» Задание:
Перепишите без изменений часть стихотворения о российском войске, начиная со слов «Уже и морем» и заканчивая словами «и слух плачевный.».

» Отрывок:

- - - - -

Уже и морем и землею
Российско воинство течет
И сильной крепостью своею
За лес и реки Готов жмет.
Огня ревущего удары
И свист от ядр летящих ярый
Сгущенный дымом воздух рвут
И тяжких гор сердца трясут;
Уже мрачится свет полдневный,
Повсюду вид и слух плачевный.
 
 
Там кони бурными ногами
Взвивают к небу прах густой,
Там смерть меж Готскими полками
Бежит ярясь из строя в строй,
И алчну челюсть отверзает,
И хладны руки простирает,
Их гордый исторгая дух;
Там тысящи валятся вдруг.
Но если хочешь видеть ясно,
Коль Росско воинство ужасно,
 
 
Взойди на брег крутой высоко,
Где кончится землею понт;
Простри свое чрез воды око,
Коль много обнял Горизонт;
Внимай, как Юг пучину давит,
С песком мутит, зыбь на зыбь ставит,
Касается морскому дну,
На сушу гонит глубину
И с морем дождь и град мешает:
Так Росс противных низлагает. <…>
 
 
Всяк мнит, что равен он Алкиду
И что, Немейским львом покрыт
Или ужастную Эгиду
Нося, врагов своих страшит:
Пронзает, рвет и рассекает,
Противных силу презирает.
Смесившись с прахом, кровь кипит;
Здесь шлем с главой, там труп лежит,
Там меч, с рукой отбит, валится,
Коль злоба жестоко казнится!

- - - - -

» Исходный фрагмент:

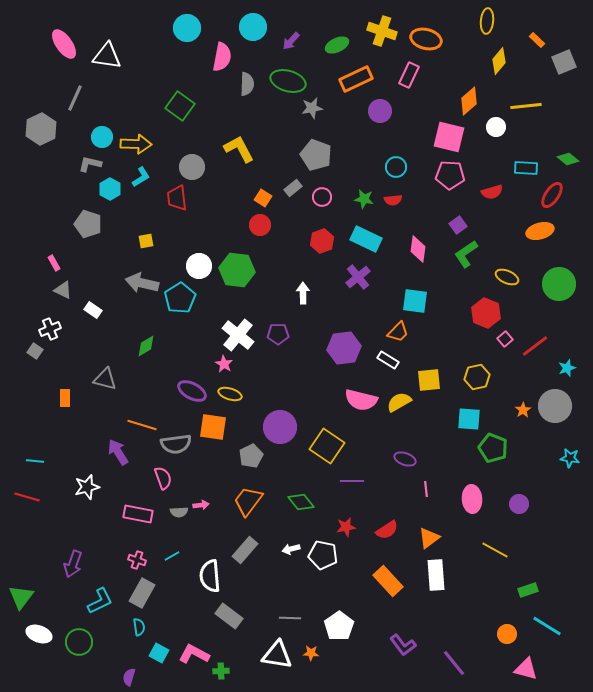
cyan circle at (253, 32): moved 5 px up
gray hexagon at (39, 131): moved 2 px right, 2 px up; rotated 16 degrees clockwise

- - - - -

» Ответ:
Уже и морем и землею
Российско воинство течет
И сильной крепостью своею
За лес и реки Готов жмет.
Огня ревущего удары
И свист от ядр летящих ярый
Сгущенный дымом воздух рвут
И тяжких гор сердца трясут;
Уже мрачится свет полдневный,
Повсюду вид и слух плачевный.